Harry Chapin (30,000 Pounds of Bananas) (based on true story following an accident involving a truck containing well..) “Yes, we have no bananas. We have no bananas today. Yes, we have no bananas. Bananas in Scranton, PA.”

The Beatles (Yellow Submarine): “In the town where I was born, lived a man who sailed to sea. And he told us of his life, in the land of submarines. … We all live in a yellow submarine, yellow submarine, yellow submarine.”

Queen (Bohemian Rhapsody): “I see a little silhouetto of a man, Scaramouch, Scaramouch, will you do the Fandango? Thunderbolts and lightning, very, very frightening me. Galileo, Galileo, Galileo, Galileo, Galileo, Figaro – magnificoo. I’m just a poor boy nobody loves me. He’s just a poor boy from a poor family. Spare him his life from this monstrosity. Easy come, easy go, will you let me go? Bismillah! No, we will not let you go.”

Aging:

Billy Joel (Piano Man): “Son can you play me a memory? I’m not really sure how it goes. But it’s sad and it’s sweet and I knew it complete when I wore a younger man’s clothes.”

The Beatles (When I’m 64): “Send me a postcard, drop me a line, stating point of view. Indicate precisely what you mean to say. Yours sincerely, wasting away.”

Eagles (After the Thrill is Gone): “Time passes and you must move on. Half the distance takes you twice as long.
So you keep on singing for the sake of the song. After the thrill is gone.”
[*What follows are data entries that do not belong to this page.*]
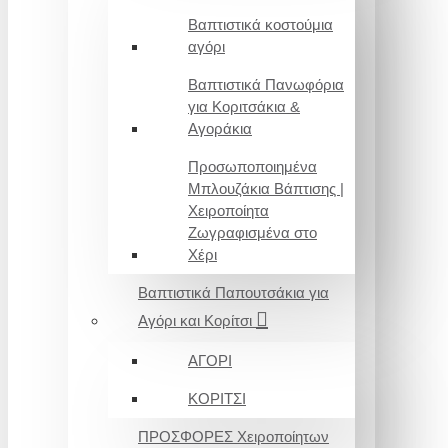
Βαπτιστικά κοστούμια
αγόρι
Βαπτιστικά Πανωφόρια
για Κοριτσάκια &
Αγοράκια
Προσωποποιημένα
Μπλουζάκια Βάπτισης |
Χειροποίητα
Ζωγραφισμένα στο
Χέρι
Βαπτιστικά Παπουτσάκια για
Αγόρι και Κορίτσι
ΑΓΟΡΙ
ΚΟΡΙΤΣΙ
ΠΡΟΣΦΟΡΕΣ Χειροποίητων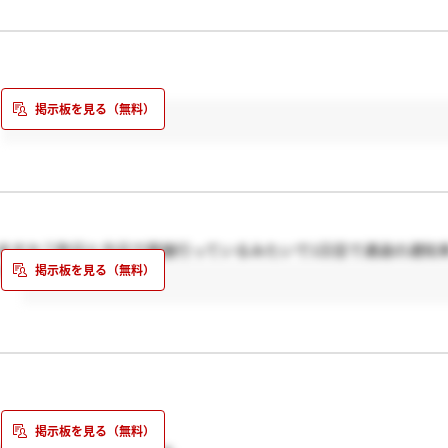
、
いますか？昨日と今日で面接行っているみたいで1日目で通過の通知
て。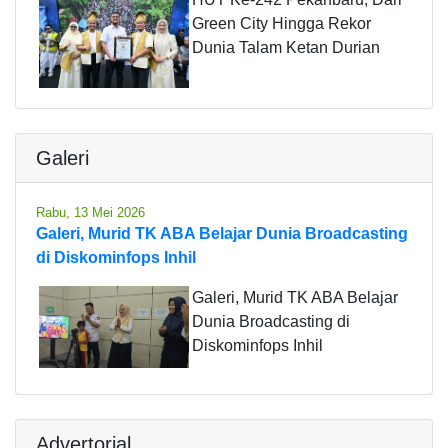
Green City Hingga Rekor
Dunia Talam Ketan Durian
Galeri
Rabu, 13 Mei 2026
Galeri, Murid TK ABA Belajar Dunia Broadcasting
di Diskominfops Inhil
Galeri, Murid TK ABA Belajar
Dunia Broadcasting di
Diskominfops Inhil
Advertorial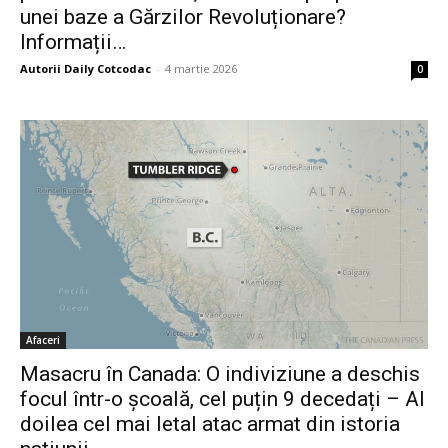
unei baze a Gărzilor Revoluționare?
Informații…
Autorii Daily Cotcodac
-
4 martie 2026
0
Afaceri
Masacru în Canada: O indiviziune a deschis
focul într-o școală, cel puțin 9 decedați – Al
doilea cel mai letal atac armat din istoria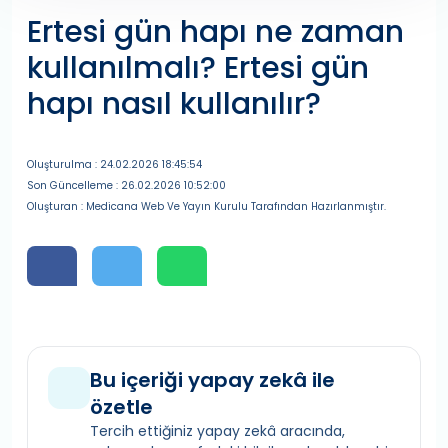
Ertesi gün hapı ne zaman
kullanılmalı? Ertesi gün
hapı nasıl kullanılır?
Oluşturulma : 24.02.2026 18:45:54
Son Güncelleme : 26.02.2026 10:52:00
Oluşturan : Medicana Web Ve Yayın Kurulu Tarafından Hazırlanmıştır.
Bu içeriği yapay zekâ ile
özetle
Tercih ettiğiniz yapay zekâ aracında,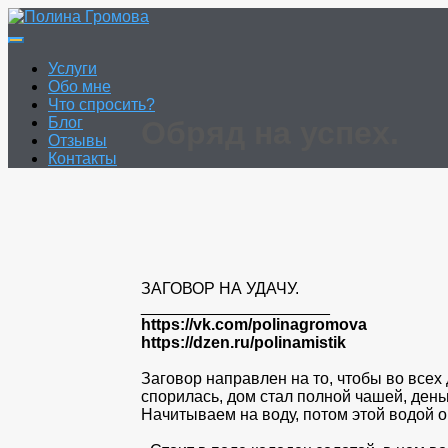
Перейти
к
Полина Громова
Онлайн гадание. Таро. Руны.
содержимому
Услуги
Обо мне
Что спросить?
Блог
Обряд на успех.
Отзывы
Контакты
ЗАГОВОР НА УДАЧУ.
_____________________
https://vk.com/polinagromova
https://dzen.ru/polinamistik
Заговор направлен на то, чтобы во всех
спорилась, дом стал полной чашей, день
Начитываем на воду, потом этой водой о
Elton John (Don’t Let the Sun Go Down on Me): “Don’t let the sun go down on me. Although I search myself, it’s always someone else I see. I’d just allow a fragrant of your life to wander free. But losing everything is like the sun going down on me.”

Pink Floyd (Time): “So you run and you run to catch up with the sun but it’s sinking. Racing around to come up behind you again.The sun is the same in a relative way but you’re older. Shorter of breath one day closer to death.”  

Death and one’s legacy:

Queen (The Show Must Go On): “My soul is painted like the wings of butterflies. Fairy tales of yesterday will grow but never die. I can fly my friends. Ooh, I’ll top the bill, I’ll overkill. I have to find the will to carry on.” 

Eric Clapton (Tears from Heaven): “Would you know my name if I saw you in heaven? Would it be the same if I saw you in heaven?”

The Who ( My Generation): “I hope I die before I get old.”

Jim Croce (Time in a Bottle): “If I could make days last forever. If words could make wishes come true. I’d save every day like a treasure and again, I would spend them with you.”

The Beatles (The End): “And in the end, the love you take is equal to the love you make.”

Brilliant inspiring stuff that I expect folks will still be singing 50 years from now!